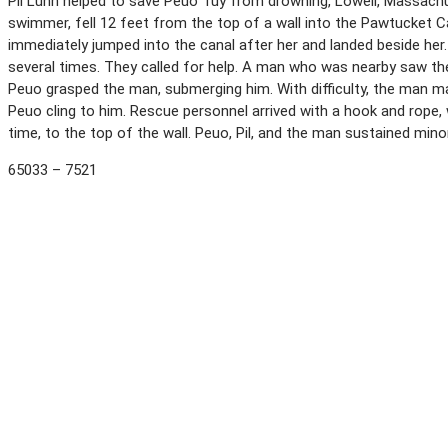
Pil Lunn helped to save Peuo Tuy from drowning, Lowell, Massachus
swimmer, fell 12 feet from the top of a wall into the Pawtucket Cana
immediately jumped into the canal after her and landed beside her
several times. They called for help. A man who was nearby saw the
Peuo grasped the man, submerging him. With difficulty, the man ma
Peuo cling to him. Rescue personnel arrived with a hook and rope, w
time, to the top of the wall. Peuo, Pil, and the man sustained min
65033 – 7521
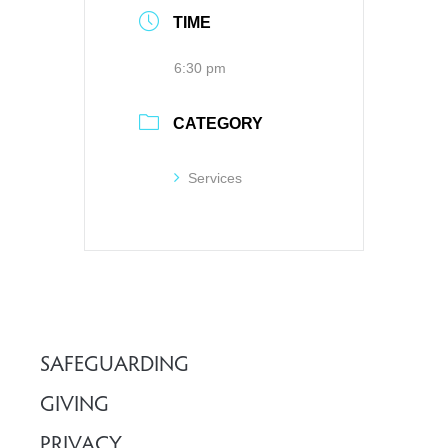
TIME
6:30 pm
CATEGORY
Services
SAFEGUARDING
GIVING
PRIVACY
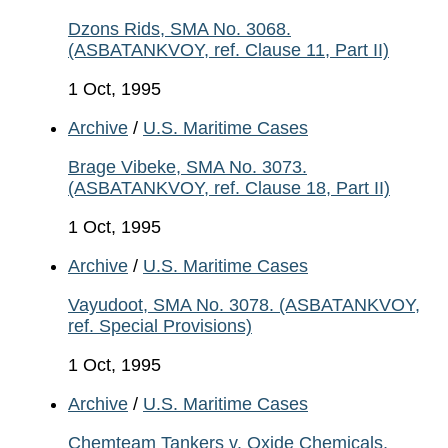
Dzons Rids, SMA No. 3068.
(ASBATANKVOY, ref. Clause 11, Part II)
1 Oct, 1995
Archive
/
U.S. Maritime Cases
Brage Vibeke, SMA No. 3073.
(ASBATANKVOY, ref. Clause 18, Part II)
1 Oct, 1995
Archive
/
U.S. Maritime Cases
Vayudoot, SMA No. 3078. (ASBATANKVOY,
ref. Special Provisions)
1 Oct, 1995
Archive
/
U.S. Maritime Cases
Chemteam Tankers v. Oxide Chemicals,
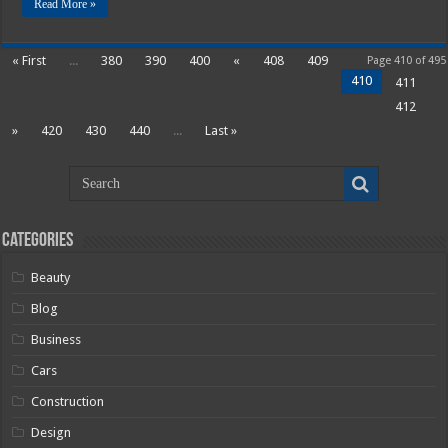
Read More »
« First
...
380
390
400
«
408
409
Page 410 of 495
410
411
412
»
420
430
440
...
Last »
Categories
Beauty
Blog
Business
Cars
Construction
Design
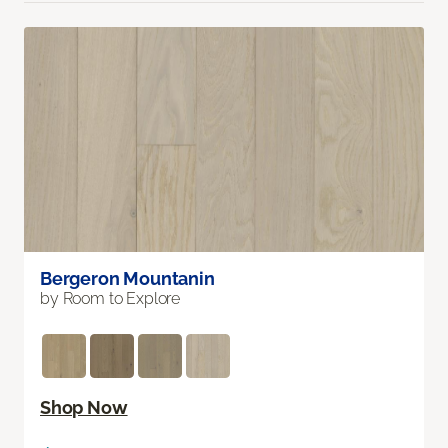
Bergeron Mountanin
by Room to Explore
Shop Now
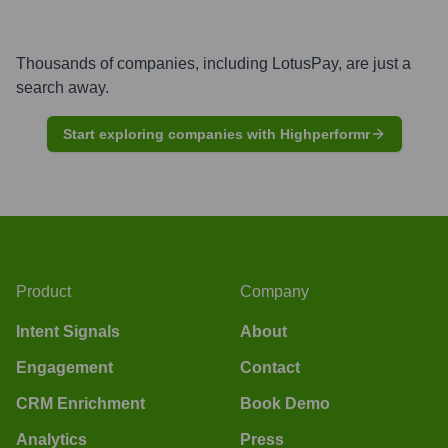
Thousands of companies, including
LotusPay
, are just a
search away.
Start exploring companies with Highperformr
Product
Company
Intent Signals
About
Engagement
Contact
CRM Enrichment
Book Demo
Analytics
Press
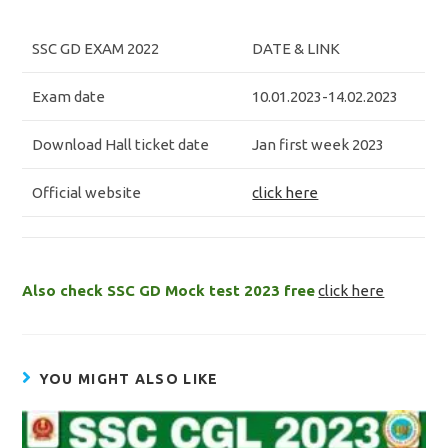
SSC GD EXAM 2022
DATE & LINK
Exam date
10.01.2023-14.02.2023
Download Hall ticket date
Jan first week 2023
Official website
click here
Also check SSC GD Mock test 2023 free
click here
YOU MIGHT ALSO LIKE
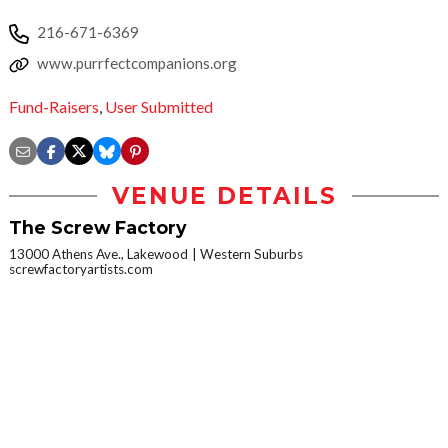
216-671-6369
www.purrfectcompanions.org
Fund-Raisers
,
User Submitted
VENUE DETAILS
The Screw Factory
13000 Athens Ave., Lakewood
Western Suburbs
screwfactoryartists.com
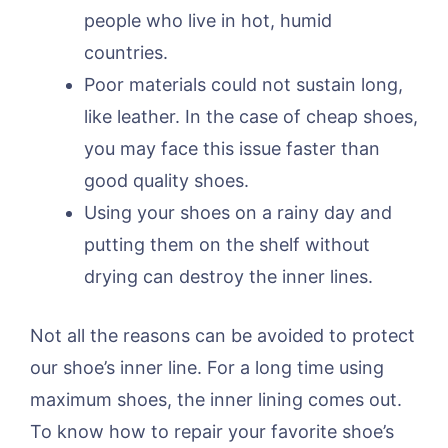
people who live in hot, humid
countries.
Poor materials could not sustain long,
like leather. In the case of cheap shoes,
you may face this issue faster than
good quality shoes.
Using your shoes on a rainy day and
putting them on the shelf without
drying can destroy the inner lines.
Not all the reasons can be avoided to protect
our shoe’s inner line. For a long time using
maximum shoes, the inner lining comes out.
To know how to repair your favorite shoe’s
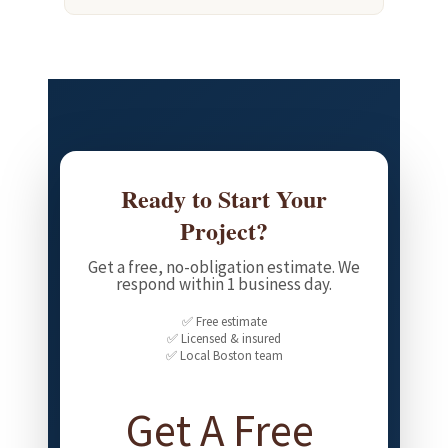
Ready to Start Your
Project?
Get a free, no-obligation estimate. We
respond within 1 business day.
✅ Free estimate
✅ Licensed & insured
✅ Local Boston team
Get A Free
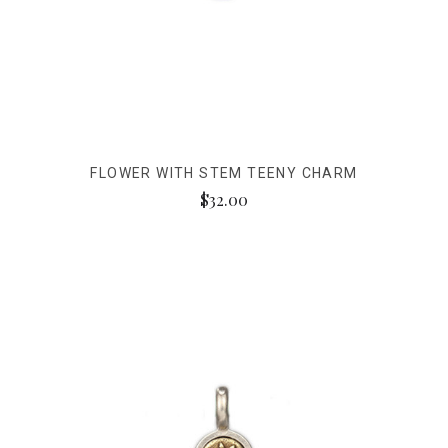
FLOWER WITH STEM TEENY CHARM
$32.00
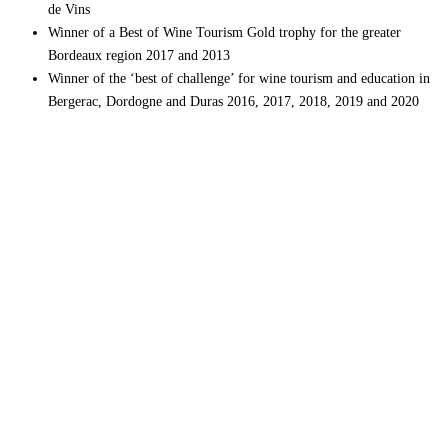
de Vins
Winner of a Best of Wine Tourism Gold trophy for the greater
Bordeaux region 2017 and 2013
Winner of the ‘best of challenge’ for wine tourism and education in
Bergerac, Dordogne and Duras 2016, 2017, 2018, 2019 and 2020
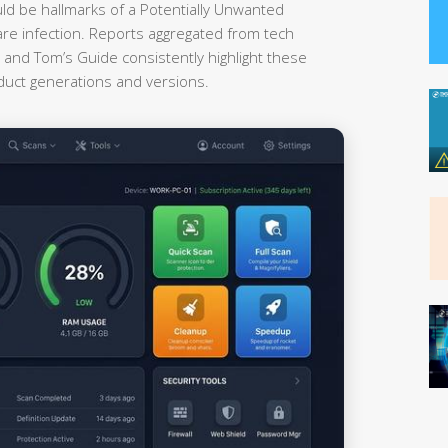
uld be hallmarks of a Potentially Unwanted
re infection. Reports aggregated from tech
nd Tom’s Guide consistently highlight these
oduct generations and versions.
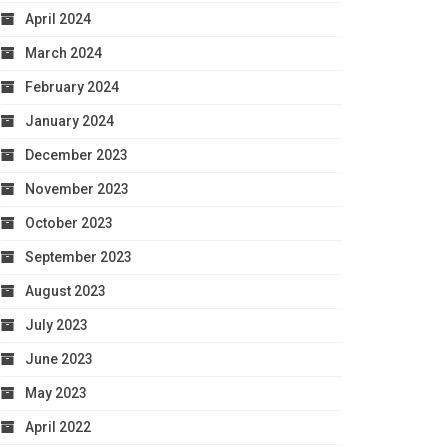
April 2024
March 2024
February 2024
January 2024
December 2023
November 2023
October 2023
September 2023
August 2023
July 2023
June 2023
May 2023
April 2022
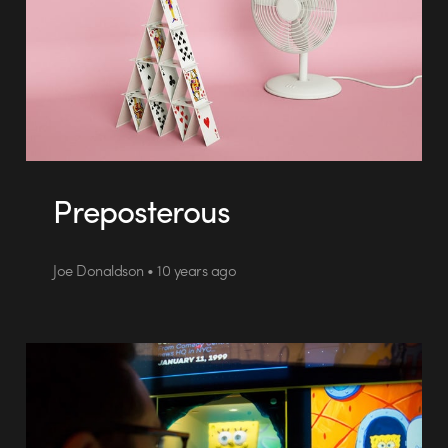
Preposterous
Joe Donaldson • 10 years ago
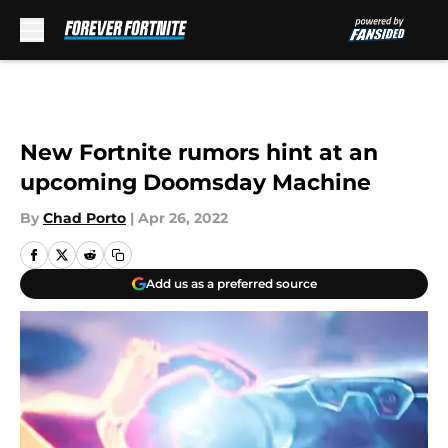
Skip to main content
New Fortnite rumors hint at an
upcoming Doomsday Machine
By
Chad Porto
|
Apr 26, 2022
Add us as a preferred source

* * *

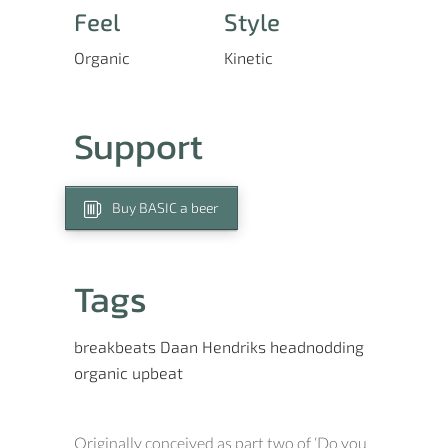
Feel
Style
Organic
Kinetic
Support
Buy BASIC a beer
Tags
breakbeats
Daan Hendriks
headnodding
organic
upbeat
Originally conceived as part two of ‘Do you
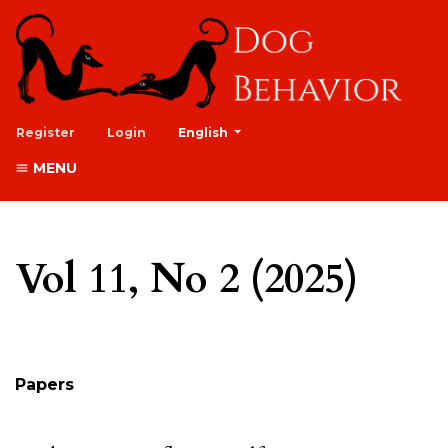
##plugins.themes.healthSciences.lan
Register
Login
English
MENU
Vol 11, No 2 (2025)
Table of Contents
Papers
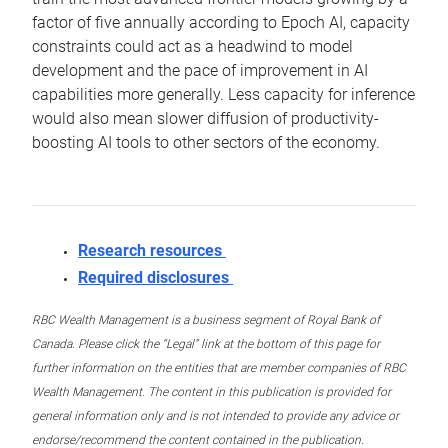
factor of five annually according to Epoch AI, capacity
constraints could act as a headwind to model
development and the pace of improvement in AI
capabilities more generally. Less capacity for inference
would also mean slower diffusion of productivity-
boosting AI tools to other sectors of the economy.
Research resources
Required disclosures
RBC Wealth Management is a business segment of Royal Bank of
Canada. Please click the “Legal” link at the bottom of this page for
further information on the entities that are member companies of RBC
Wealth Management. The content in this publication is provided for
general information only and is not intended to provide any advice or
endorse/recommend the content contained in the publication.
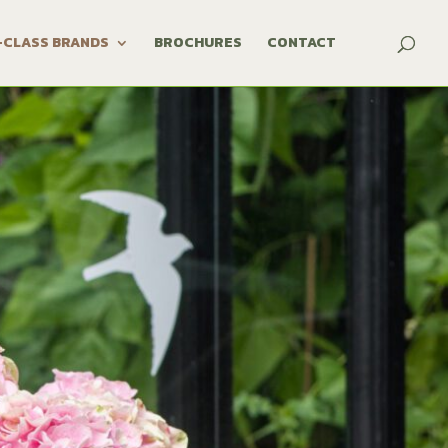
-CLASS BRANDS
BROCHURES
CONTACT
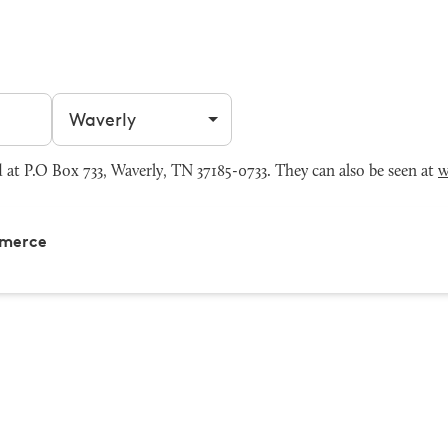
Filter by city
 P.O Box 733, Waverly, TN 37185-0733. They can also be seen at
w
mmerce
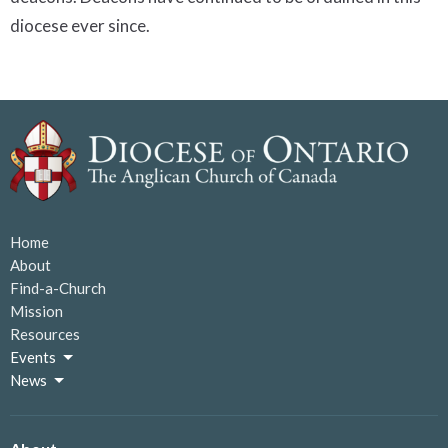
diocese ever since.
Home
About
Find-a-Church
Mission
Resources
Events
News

---

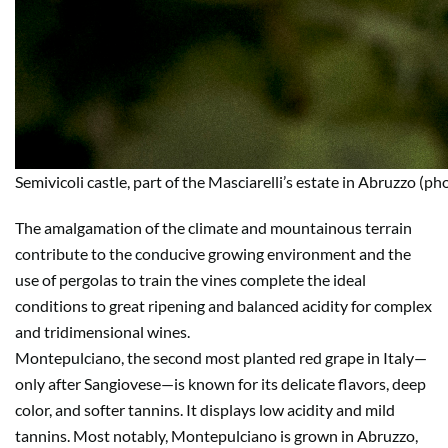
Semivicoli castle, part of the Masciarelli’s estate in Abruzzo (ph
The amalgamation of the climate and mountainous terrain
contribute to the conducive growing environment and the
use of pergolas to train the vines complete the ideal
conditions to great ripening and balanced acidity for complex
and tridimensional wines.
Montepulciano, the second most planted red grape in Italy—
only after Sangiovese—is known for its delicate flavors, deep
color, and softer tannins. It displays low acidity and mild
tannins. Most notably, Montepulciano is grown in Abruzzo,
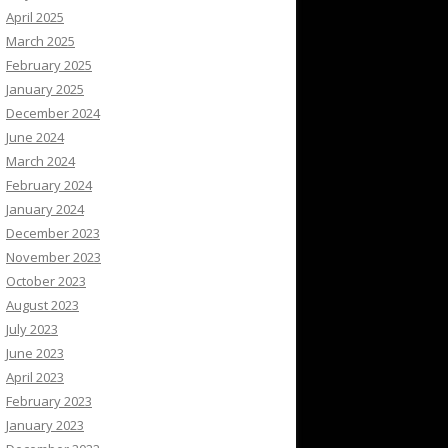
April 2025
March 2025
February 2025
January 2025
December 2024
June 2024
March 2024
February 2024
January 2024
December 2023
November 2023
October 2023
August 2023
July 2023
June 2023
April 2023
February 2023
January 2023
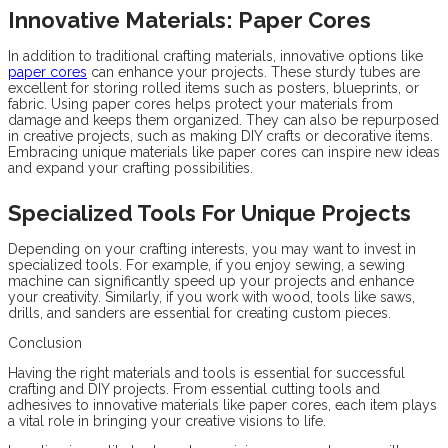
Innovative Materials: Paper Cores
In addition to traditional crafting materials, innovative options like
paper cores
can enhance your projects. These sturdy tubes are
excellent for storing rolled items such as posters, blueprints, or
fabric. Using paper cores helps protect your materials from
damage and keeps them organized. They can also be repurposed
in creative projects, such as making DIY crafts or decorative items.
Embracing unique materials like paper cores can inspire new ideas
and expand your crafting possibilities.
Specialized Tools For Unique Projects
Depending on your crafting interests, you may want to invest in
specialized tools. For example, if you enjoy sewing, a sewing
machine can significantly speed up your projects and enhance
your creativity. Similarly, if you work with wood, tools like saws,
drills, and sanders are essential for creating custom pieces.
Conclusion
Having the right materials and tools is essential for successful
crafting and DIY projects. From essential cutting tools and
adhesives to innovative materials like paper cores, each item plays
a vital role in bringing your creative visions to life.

- _To-do item_: Pick out every line in the records that contains the word "after" and copy each of those lines in full.

- _Response_:
immediately jumped into the canal after her and landed beside her
only after Sangiovese—is known for its delicate flavors, deep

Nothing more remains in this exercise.